__Brief__
The answer must be every entry, retyped without a single difference.

__Stored items__
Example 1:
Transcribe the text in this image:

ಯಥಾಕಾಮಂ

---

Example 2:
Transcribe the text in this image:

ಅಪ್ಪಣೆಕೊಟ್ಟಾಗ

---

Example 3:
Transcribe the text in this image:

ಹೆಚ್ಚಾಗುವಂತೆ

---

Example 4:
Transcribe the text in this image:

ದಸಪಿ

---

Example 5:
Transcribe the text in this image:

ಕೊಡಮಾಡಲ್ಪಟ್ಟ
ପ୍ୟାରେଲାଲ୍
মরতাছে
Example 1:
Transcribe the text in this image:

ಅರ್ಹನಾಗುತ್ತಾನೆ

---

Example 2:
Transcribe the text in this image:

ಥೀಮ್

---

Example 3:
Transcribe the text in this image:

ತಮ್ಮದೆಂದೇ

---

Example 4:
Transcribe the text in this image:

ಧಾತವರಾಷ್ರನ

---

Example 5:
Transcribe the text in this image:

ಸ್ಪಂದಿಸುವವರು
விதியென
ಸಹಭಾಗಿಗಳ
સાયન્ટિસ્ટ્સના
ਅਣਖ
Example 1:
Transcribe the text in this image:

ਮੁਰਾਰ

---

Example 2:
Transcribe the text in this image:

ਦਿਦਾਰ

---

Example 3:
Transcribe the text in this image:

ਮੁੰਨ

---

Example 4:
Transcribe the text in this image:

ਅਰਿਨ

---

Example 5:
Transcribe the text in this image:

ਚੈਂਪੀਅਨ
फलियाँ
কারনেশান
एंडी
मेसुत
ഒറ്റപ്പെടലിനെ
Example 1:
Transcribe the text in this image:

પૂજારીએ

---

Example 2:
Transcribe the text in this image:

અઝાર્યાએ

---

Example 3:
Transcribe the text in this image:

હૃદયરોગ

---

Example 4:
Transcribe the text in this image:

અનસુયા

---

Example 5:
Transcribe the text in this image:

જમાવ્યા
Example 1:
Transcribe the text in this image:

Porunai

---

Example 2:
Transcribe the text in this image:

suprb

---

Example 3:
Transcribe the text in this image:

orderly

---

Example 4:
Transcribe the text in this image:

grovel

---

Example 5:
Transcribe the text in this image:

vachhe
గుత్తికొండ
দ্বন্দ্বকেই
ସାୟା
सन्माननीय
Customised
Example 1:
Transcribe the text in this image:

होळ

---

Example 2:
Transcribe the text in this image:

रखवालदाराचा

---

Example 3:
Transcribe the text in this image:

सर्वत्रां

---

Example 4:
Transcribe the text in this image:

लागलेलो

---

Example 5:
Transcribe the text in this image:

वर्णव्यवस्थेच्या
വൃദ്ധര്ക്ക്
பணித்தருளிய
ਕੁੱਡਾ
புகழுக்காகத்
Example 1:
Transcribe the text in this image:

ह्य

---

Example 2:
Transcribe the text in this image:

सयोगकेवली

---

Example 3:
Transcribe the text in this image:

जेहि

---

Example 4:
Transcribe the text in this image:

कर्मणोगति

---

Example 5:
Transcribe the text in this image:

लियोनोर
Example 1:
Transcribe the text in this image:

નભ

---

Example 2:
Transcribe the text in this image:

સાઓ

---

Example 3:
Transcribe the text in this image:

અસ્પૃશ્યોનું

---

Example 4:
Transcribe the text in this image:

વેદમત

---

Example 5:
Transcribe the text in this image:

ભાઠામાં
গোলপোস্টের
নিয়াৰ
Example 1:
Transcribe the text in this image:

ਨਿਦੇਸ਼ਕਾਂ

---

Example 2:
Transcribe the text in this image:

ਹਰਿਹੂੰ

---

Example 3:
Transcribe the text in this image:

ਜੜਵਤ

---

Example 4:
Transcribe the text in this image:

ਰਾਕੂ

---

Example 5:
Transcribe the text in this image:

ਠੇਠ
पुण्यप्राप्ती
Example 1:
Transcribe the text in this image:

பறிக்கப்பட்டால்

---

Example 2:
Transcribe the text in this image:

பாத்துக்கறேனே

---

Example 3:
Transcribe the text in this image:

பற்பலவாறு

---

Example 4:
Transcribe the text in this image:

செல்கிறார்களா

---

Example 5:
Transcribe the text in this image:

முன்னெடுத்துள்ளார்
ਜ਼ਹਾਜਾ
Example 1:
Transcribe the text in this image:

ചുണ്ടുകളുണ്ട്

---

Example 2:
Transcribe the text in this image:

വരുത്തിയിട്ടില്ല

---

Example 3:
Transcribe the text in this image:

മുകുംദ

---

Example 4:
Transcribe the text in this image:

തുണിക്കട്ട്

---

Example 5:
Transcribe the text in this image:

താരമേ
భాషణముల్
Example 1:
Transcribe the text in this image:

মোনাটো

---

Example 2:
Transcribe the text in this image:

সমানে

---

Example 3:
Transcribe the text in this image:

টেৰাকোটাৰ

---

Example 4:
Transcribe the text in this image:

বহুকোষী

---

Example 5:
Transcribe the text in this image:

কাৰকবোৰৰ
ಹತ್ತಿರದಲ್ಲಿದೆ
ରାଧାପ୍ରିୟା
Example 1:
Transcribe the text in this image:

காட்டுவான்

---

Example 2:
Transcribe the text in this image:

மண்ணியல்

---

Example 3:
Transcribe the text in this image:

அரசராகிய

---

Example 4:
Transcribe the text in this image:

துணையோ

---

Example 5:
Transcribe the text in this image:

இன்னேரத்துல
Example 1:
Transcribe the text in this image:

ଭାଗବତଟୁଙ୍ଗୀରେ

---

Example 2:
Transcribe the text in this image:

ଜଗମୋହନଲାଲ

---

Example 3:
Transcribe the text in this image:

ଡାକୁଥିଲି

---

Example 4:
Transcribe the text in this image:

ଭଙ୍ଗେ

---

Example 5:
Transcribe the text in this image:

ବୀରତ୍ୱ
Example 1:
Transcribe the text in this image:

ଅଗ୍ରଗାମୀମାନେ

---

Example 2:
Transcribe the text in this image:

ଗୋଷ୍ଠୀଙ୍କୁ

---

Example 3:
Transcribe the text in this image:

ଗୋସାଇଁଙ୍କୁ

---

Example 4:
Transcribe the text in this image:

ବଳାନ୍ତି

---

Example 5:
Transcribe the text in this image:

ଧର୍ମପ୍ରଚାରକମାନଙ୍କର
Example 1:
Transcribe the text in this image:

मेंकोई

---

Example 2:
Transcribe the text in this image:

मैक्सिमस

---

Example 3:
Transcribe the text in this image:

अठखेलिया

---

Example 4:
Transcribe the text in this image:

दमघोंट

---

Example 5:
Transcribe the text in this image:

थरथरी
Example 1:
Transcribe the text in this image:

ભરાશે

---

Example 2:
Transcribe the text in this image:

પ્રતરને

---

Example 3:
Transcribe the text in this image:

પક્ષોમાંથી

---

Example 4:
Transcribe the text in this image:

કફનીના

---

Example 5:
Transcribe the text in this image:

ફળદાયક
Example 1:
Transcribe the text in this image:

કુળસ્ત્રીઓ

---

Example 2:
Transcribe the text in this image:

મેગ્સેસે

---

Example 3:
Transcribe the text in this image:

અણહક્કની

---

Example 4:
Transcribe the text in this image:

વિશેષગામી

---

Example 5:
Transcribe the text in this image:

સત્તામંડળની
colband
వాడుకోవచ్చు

__Task output__
Example 1:
Transcribe the text in this image:

ಯಥಾಕಾಮಂ

---

Example 2:
Transcribe the text in this image:

ಅಪ್ಪಣೆಕೊಟ್ಟಾಗ

---

Example 3:
Transcribe the text in this image:

ಹೆಚ್ಚಾಗುವಂತೆ

---

Example 4:
Transcribe the text in this image:

ದಸಪಿ

---

Example 5:
Transcribe the text in this image:

ಕೊಡಮಾಡಲ್ಪಟ್ಟ
ପ୍ୟାରେଲାଲ୍
মরতাছে
Example 1:
Transcribe the text in this image:

ಅರ್ಹನಾಗುತ್ತಾನೆ

---

Example 2:
Transcribe the text in this image:

ಥೀಮ್

---

Example 3:
Transcribe the text in this image:

ತಮ್ಮದೆಂದೇ

---

Example 4:
Transcribe the text in this image:

ಧಾತವರಾಷ್ರನ

---

Example 5:
Transcribe the text in this image:

ಸ್ಪಂದಿಸುವವರು
விதியென
ಸಹಭಾಗಿಗಳ
સાયન્ટિસ્ટ્સના
ਅਣਖ
Example 1:
Transcribe the text in this image:

ਮੁਰਾਰ

---

Example 2:
Transcribe the text in this image:

ਦਿਦਾਰ

---

Example 3:
Transcribe the text in this image:

ਮੁੰਨ

---

Example 4:
Transcribe the text in this image:

ਅਰਿਨ

---

Example 5:
Transcribe the text in this image:

ਚੈਂਪੀਅਨ
फलियाँ
কারনেশান
एंडी
मेसुत
ഒറ്റപ്പെടലിനെ
Example 1:
Transcribe the text in this image:

પૂજારીએ

---

Example 2:
Transcribe the text in this image:

અઝાર્યાએ

---

Example 3:
Transcribe the text in this image:

હૃદયરોગ

---

Example 4:
Transcribe the text in this image:

અનસુયા

---

Example 5:
Transcribe the text in this image:

જમાવ્યા
Example 1:
Transcribe the text in this image:

Porunai

---

Example 2:
Transcribe the text in this image:

suprb

---

Example 3:
Transcribe the text in this image:

orderly

---

Example 4:
Transcribe the text in this image:

grovel

---

Example 5:
Transcribe the text in this image:

vachhe
గుత్తికొండ
দ্বন্দ্বকেই
ସାୟା
सन्माननीय
Customised
Example 1:
Transcribe the text in this image:

होळ

---

Example 2:
Transcribe the text in this image:

रखवालदाराचा

---

Example 3:
Transcribe the text in this image:

सर्वत्रां

---

Example 4:
Transcribe the text in this image:

लागलेलो

---

Example 5:
Transcribe the text in this image:

वर्णव्यवस्थेच्या
വൃദ്ധര്ക്ക്
பணித்தருளிய
ਕੁੱਡਾ
புகழுக்காகத்
Example 1:
Transcribe the text in this image:

ह्य

---

Example 2:
Transcribe the text in this image:

सयोगकेवली

---

Example 3:
Transcribe the text in this image:

जेहि

---

Example 4:
Transcribe the text in this image:

कर्मणोगति

---

Example 5:
Transcribe the text in this image:

लियोनोर
Example 1:
Transcribe the text in this image:

નભ

---

Example 2:
Transcribe the text in this image:

સાઓ

---

Example 3:
Transcribe the text in this image:

અસ્પૃશ્યોનું

---

Example 4:
Transcribe the text in this image:

વેદમત

---

Example 5:
Transcribe the text in this image:

ભાઠામાં
গোলপোস্টের
নিয়াৰ
Example 1:
Transcribe the text in this image:

ਨਿਦੇਸ਼ਕਾਂ

---

Example 2:
Transcribe the text in this image:

ਹਰਿਹੂੰ

---

Example 3:
Transcribe the text in this image:

ਜੜਵਤ

---

Example 4:
Transcribe the text in this image:

ਰਾਕੂ

---

Example 5:
Transcribe the text in this image:

ਠੇਠ
पुण्यप्राप्ती
Example 1:
Transcribe the text in this image:

பறிக்கப்பட்டால்

---

Example 2:
Transcribe the text in this image:

பாத்துக்கறேனே

---

Example 3:
Transcribe the text in this image:

பற்பலவாறு

---

Example 4:
Transcribe the text in this image:

செல்கிறார்களா

---

Example 5:
Transcribe the text in this image:

முன்னெடுத்துள்ளார்
ਜ਼ਹਾਜਾ
Example 1:
Transcribe the text in this image:

ചുണ്ടുകളുണ്ട്

---

Example 2:
Transcribe the text in this image:

വരുത്തിയിട്ടില്ല

---

Example 3:
Transcribe the text in this image:

മുകുംദ

---

Example 4:
Transcribe the text in this image:

തുണിക്കട്ട്

---

Example 5:
Transcribe the text in this image:

താരമേ
భాషణముల్
Example 1:
Transcribe the text in this image:

মোনাটো

---

Example 2:
Transcribe the text in this image:

সমানে

---

Example 3:
Transcribe the text in this image:

টেৰাকোটাৰ

---

Example 4:
Transcribe the text in this image:

বহুকোষী

---

Example 5:
Transcribe the text in this image:

কাৰকবোৰৰ
ಹತ್ತಿರದಲ್ಲಿದೆ
ରାଧାପ୍ରିୟା
Example 1:
Transcribe the text in this image:

காட்டுவான்

---

Example 2:
Transcribe the text in this image:

மண்ணியல்

---

Example 3:
Transcribe the text in this image:

அரசராகிய

---

Example 4:
Transcribe the text in this image:

துணையோ

---

Example 5:
Transcribe the text in this image:

இன்னேரத்துல
Example 1:
Transcribe the text in this image:

ଭାଗବତଟୁଙ୍ଗୀରେ

---

Example 2:
Transcribe the text in this image:

ଜଗମୋହନଲାଲ

---

Example 3:
Transcribe the text in this image:

ଡାକୁଥିଲି

---

Example 4:
Transcribe the text in this image:

ଭଙ୍ଗେ

---

Example 5:
Transcribe the text in this image:

ବୀରତ୍ୱ
Example 1:
Transcribe the text in this image:

ଅଗ୍ରଗାମୀମାନେ

---

Example 2:
Transcribe the text in this image:

ଗୋଷ୍ଠୀଙ୍କୁ

---

Example 3:
Transcribe the text in this image:

ଗୋସାଇଁଙ୍କୁ

---

Example 4:
Transcribe the text in this image:

ବଳାନ୍ତି

---

Example 5:
Transcribe the text in this image:

ଧର୍ମପ୍ରଚାରକମାନଙ୍କର
Example 1:
Transcribe the text in this image:

मेंकोई

---

Example 2:
Transcribe the text in this image:

मैक्सिमस

---

Example 3:
Transcribe the text in this image:

अठखेलिया

---

Example 4:
Transcribe the text in this image:

दमघोंट

---

Example 5:
Transcribe the text in this image:

थरथरी
Example 1:
Transcribe the text in this image:

ભરાશે

---

Example 2:
Transcribe the text in this image:

પ્રતરને

---

Example 3:
Transcribe the text in this image:

પક્ષોમાંથી

---

Example 4:
Transcribe the text in this image:

કફનીના

---

Example 5:
Transcribe the text in this image:

ફળદાયક
Example 1:
Transcribe the text in this image:

કુળસ્ત્રીઓ

---

Example 2:
Transcribe the text in this image:

મેગ્સેસે

---

Example 3:
Transcribe the text in this image:

અણહક્કની

---

Example 4:
Transcribe the text in this image:

વિશેષગામી

---

Example 5:
Transcribe the text in this image:

સત્તામંડળની
colband
వాడుకోవచ్చు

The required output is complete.